Phone and service bargains


Here’s a curiosity: There’s a little pricing kink in phone service that allows some phone users to get better phones and service at a lower cost. That kink is just that “prepaid” plans are much less expensive than “postpaid,” and if you shop around you can find great phones to go with them. Here are the top two prepaid alternatives I have found:

Google Pixel phone

  1. Project Fi. I have been testing this plan and it’s working great for me. Under this plan, you pay $20 a month for unlimited talk and text, and then $10 per GB for the data you use. I usually use about .5 GB in a month, so my bill is $25 plus tax. Better yet, the phone is built to seek out Wi-Fi networks to get you free data when possible. When you’re out of Wi-Fi range, the phone looks for coverage from Sprint, T-Mobile and U.S. Cellular — and picks the best. Critics complain that only a few phones are Project Fi compliant — but to me it’s worth it to get one of those phones. (Check out the possibilities; more may be on the way; to really save money, get a refurbished older Project Fi phone).
  2. Republic Wireless. A family member is testing this for me, and he reports great results. With rates similar to Project Fi, a tendency to use free Wi-Fi when it’s available, and the Sprint network otherwise, it’s a worthy competitor.
  3. Total Wireless. My Project Fi coverage is great — but, let’s face it, Verizon still has the best national network. If you want access to that network with a prepaid plan, check out Walmart’s Total Wireless. You don’t get the best selection of phones, but you do get that Verizon network and you’ll still save a lot over conventional Verizon service.

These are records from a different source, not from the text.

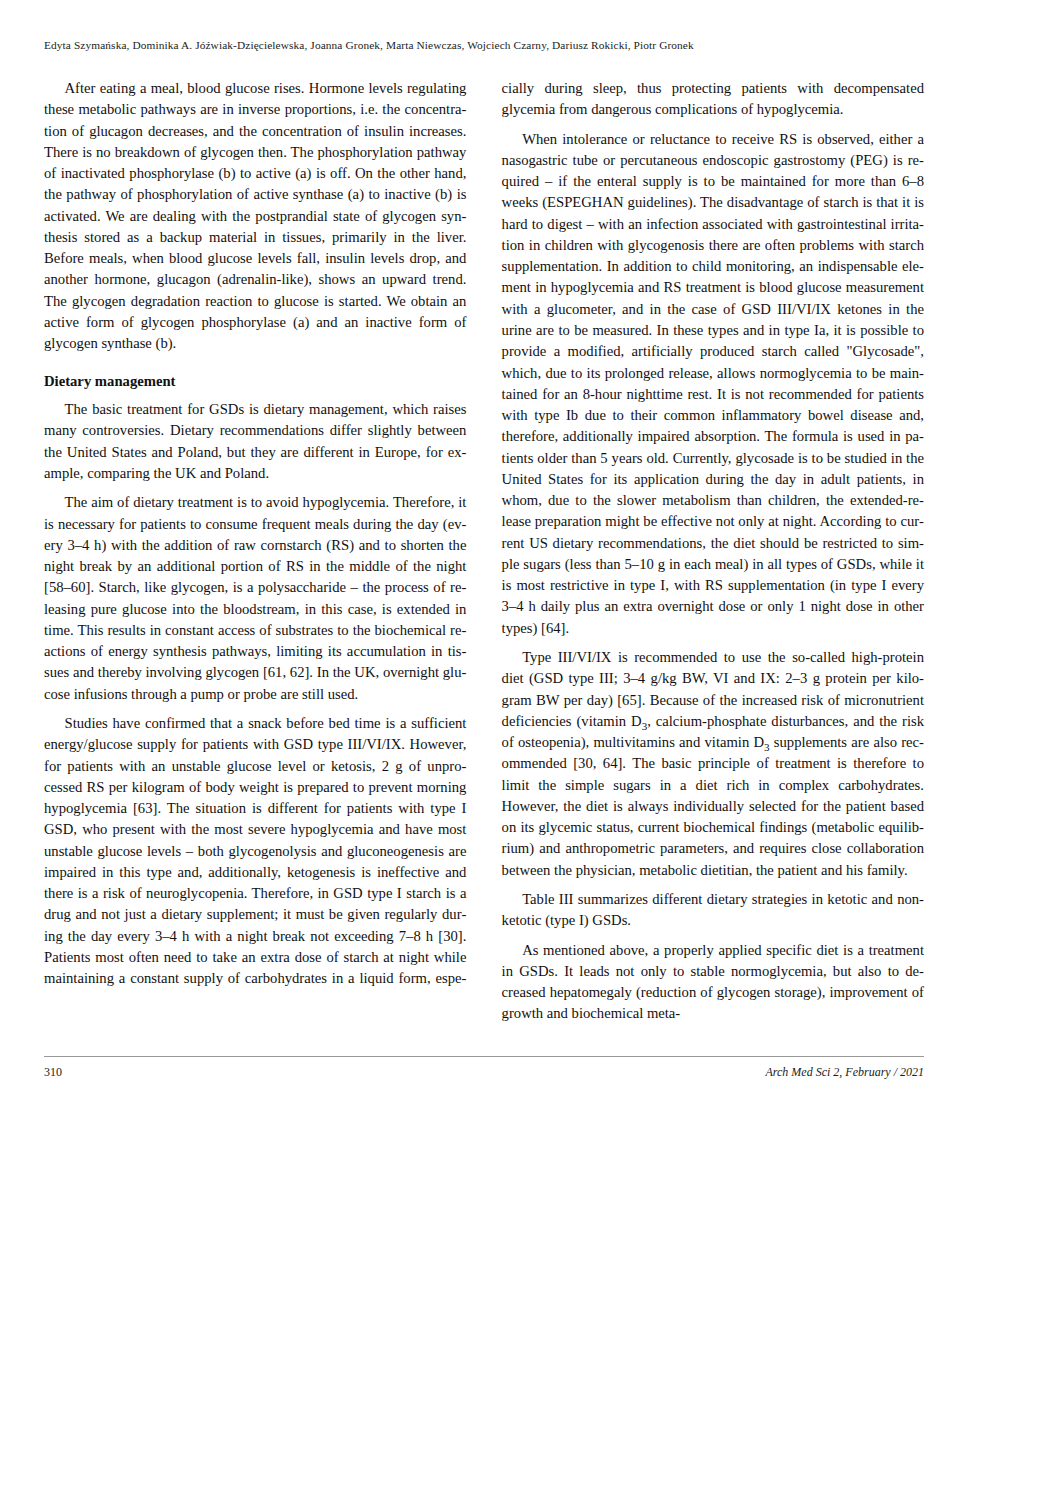Edyta Szymańska, Dominika A. Jóźwiak-Dzięcielewska, Joanna Gronek, Marta Niewczas, Wojciech Czarny, Dariusz Rokicki, Piotr Gronek
After eating a meal, blood glucose rises. Hormone levels regulating these metabolic pathways are in inverse proportions, i.e. the concentration of glucagon decreases, and the concentration of insulin increases. There is no breakdown of glycogen then. The phosphorylation pathway of inactivated phosphorylase (b) to active (a) is off. On the other hand, the pathway of phosphorylation of active synthase (a) to inactive (b) is activated. We are dealing with the postprandial state of glycogen synthesis stored as a backup material in tissues, primarily in the liver. Before meals, when blood glucose levels fall, insulin levels drop, and another hormone, glucagon (adrenalin-like), shows an upward trend. The glycogen degradation reaction to glucose is started. We obtain an active form of glycogen phosphorylase (a) and an inactive form of glycogen synthase (b).
Dietary management
The basic treatment for GSDs is dietary management, which raises many controversies. Dietary recommendations differ slightly between the United States and Poland, but they are different in Europe, for example, comparing the UK and Poland.
The aim of dietary treatment is to avoid hypoglycemia. Therefore, it is necessary for patients to consume frequent meals during the day (every 3–4 h) with the addition of raw cornstarch (RS) and to shorten the night break by an additional portion of RS in the middle of the night [58–60]. Starch, like glycogen, is a polysaccharide – the process of releasing pure glucose into the bloodstream, in this case, is extended in time. This results in constant access of substrates to the biochemical reactions of energy synthesis pathways, limiting its accumulation in tissues and thereby involving glycogen [61, 62]. In the UK, overnight glucose infusions through a pump or probe are still used.
Studies have confirmed that a snack before bed time is a sufficient energy/glucose supply for patients with GSD type III/VI/IX. However, for patients with an unstable glucose level or ketosis, 2 g of unprocessed RS per kilogram of body weight is prepared to prevent morning hypoglycemia [63]. The situation is different for patients with type I GSD, who present with the most severe hypoglycemia and have most unstable glucose levels – both glycogenolysis and gluconeogenesis are impaired in this type and, additionally, ketogenesis is ineffective and there is a risk of neuroglycopenia. Therefore, in GSD type I starch is a drug and not just a dietary supplement; it must be given regularly during the day every 3–4 h with a night break not exceeding 7–8 h [30]. Patients most often need to take an extra dose of starch at night while maintaining a constant supply of carbohydrates in a liquid form, especially during sleep, thus protecting patients with decompensated glycemia from dangerous complications of hypoglycemia.
When intolerance or reluctance to receive RS is observed, either a nasogastric tube or percutaneous endoscopic gastrostomy (PEG) is required – if the enteral supply is to be maintained for more than 6–8 weeks (ESPEGHAN guidelines). The disadvantage of starch is that it is hard to digest – with an infection associated with gastrointestinal irritation in children with glycogenosis there are often problems with starch supplementation. In addition to child monitoring, an indispensable element in hypoglycemia and RS treatment is blood glucose measurement with a glucometer, and in the case of GSD III/VI/IX ketones in the urine are to be measured. In these types and in type Ia, it is possible to provide a modified, artificially produced starch called "Glycosade", which, due to its prolonged release, allows normoglycemia to be maintained for an 8-hour nighttime rest. It is not recommended for patients with type Ib due to their common inflammatory bowel disease and, therefore, additionally impaired absorption. The formula is used in patients older than 5 years old. Currently, glycosade is to be studied in the United States for its application during the day in adult patients, in whom, due to the slower metabolism than children, the extended-release preparation might be effective not only at night. According to current US dietary recommendations, the diet should be restricted to simple sugars (less than 5–10 g in each meal) in all types of GSDs, while it is most restrictive in type I, with RS supplementation (in type I every 3–4 h daily plus an extra overnight dose or only 1 night dose in other types) [64].
Type III/VI/IX is recommended to use the so-called high-protein diet (GSD type III; 3–4 g/kg BW, VI and IX: 2–3 g protein per kilogram BW per day) [65]. Because of the increased risk of micronutrient deficiencies (vitamin D3, calcium-phosphate disturbances, and the risk of osteopenia), multivitamins and vitamin D3 supplements are also recommended [30, 64]. The basic principle of treatment is therefore to limit the simple sugars in a diet rich in complex carbohydrates. However, the diet is always individually selected for the patient based on its glycemic status, current biochemical findings (metabolic equilibrium) and anthropometric parameters, and requires close collaboration between the physician, metabolic dietitian, the patient and his family.
Table III summarizes different dietary strategies in ketotic and non-ketotic (type I) GSDs.
As mentioned above, a properly applied specific diet is a treatment in GSDs. It leads not only to stable normoglycemia, but also to decreased hepatomegaly (reduction of glycogen storage), improvement of growth and biochemical meta-
310 Arch Med Sci 2, February / 2021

Important note: If you are taken in by a phone that’s “free” but costs you every month in higher charges, you probably won’t like a prepaid plan. In prepaid plans, you pay a real up-front price for the phone and then save every month. A “free” phone can end up being quite expensive!

I’m not sure why conventional (“postpaid”) wireless is such a bad deal. In the U.S., by historical accident, prepaid became the less prestigious option (think “burner” phones used by bad guys). But prepaid is the norm in other parts of the world and it’s the best deal in the U.S.